• _What the task asks_: From the entries provided below, copy each line that contains the word "models".

(Dataset entries)

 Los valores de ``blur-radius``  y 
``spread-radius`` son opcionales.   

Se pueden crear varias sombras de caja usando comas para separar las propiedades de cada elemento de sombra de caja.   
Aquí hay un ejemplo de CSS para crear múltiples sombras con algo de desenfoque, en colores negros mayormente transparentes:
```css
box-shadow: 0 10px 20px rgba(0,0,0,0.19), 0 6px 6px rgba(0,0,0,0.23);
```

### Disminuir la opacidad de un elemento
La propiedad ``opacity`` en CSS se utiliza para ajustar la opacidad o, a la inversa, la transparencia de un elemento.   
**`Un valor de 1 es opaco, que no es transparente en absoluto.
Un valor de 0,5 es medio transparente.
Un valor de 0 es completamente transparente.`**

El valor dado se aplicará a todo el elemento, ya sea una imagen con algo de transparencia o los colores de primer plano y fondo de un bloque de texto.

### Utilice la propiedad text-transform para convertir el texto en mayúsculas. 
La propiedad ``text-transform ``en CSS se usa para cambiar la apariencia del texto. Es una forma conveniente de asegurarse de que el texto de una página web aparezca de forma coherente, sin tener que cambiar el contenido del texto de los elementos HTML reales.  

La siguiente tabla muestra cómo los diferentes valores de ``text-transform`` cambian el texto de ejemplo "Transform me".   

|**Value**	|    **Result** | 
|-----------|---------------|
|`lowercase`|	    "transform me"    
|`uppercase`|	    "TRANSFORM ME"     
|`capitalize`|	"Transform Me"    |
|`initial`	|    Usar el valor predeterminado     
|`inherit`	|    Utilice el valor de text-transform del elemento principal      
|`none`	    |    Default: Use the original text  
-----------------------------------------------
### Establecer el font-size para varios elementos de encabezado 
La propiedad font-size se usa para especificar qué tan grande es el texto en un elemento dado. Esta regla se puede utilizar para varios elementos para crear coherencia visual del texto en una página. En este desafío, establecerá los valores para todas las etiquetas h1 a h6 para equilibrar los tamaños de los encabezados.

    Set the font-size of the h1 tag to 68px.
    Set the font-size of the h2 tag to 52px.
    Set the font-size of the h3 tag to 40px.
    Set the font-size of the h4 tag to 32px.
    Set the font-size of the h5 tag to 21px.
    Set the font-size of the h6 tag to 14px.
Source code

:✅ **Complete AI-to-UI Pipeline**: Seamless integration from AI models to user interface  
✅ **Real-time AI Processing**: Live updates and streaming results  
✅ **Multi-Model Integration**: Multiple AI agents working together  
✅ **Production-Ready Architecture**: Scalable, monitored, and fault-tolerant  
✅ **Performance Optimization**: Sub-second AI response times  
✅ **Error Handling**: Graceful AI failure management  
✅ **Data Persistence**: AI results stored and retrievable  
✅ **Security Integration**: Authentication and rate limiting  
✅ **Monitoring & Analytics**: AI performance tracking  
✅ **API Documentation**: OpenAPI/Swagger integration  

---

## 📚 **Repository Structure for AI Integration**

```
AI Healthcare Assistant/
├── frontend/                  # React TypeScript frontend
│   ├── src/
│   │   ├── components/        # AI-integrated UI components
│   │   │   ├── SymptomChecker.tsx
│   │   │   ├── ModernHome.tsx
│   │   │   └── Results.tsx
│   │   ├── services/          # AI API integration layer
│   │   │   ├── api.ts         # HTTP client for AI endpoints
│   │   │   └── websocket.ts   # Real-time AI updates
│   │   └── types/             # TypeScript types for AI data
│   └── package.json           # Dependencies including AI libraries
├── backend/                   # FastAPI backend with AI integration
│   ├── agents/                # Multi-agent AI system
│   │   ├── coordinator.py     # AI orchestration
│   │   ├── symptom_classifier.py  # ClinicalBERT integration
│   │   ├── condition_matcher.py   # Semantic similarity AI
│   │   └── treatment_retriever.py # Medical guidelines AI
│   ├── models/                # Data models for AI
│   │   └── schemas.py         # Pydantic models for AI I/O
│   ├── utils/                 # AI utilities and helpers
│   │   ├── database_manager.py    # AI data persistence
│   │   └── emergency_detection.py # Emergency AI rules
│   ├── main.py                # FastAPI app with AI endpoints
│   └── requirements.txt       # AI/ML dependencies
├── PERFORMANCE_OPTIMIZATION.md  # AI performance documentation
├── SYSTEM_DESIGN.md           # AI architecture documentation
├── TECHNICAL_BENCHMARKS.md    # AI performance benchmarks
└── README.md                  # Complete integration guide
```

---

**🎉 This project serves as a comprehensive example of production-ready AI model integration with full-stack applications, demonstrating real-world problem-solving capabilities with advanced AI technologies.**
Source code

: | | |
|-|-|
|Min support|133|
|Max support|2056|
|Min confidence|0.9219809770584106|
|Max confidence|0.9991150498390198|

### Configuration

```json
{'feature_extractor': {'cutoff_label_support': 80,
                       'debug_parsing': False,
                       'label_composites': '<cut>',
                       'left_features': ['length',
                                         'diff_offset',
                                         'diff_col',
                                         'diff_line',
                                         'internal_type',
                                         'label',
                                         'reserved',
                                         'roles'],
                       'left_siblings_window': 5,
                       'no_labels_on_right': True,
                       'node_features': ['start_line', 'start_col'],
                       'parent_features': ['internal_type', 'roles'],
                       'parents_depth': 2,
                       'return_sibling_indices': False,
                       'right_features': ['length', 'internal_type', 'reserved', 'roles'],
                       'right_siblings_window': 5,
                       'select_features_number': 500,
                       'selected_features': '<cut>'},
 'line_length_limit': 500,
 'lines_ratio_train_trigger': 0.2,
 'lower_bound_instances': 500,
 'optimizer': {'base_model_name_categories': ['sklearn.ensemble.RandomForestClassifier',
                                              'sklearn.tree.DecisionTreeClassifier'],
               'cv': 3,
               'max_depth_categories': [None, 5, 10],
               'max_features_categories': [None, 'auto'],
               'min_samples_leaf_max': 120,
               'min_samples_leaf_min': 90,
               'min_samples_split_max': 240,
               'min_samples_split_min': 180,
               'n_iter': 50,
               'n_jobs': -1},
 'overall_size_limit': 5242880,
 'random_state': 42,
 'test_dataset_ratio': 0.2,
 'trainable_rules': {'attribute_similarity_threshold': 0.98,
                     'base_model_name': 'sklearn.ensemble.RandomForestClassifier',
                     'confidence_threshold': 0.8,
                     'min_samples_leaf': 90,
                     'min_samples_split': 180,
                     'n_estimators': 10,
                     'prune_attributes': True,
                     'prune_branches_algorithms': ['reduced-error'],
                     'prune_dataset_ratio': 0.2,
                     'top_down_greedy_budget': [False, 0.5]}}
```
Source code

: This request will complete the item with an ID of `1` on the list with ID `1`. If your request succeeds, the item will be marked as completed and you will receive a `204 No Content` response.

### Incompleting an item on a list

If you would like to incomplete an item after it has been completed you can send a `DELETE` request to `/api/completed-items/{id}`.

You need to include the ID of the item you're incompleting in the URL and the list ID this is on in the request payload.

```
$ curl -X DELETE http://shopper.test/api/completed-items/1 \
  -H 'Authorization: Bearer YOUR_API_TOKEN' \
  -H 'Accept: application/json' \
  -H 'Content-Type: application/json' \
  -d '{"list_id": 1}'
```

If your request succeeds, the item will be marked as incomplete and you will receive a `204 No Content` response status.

• _The completed task_:
:✅ **Complete AI-to-UI Pipeline**: Seamless integration from AI models to user interface  
│   ├── models/                # Data models for AI
│   │   └── schemas.py         # Pydantic models for AI I/O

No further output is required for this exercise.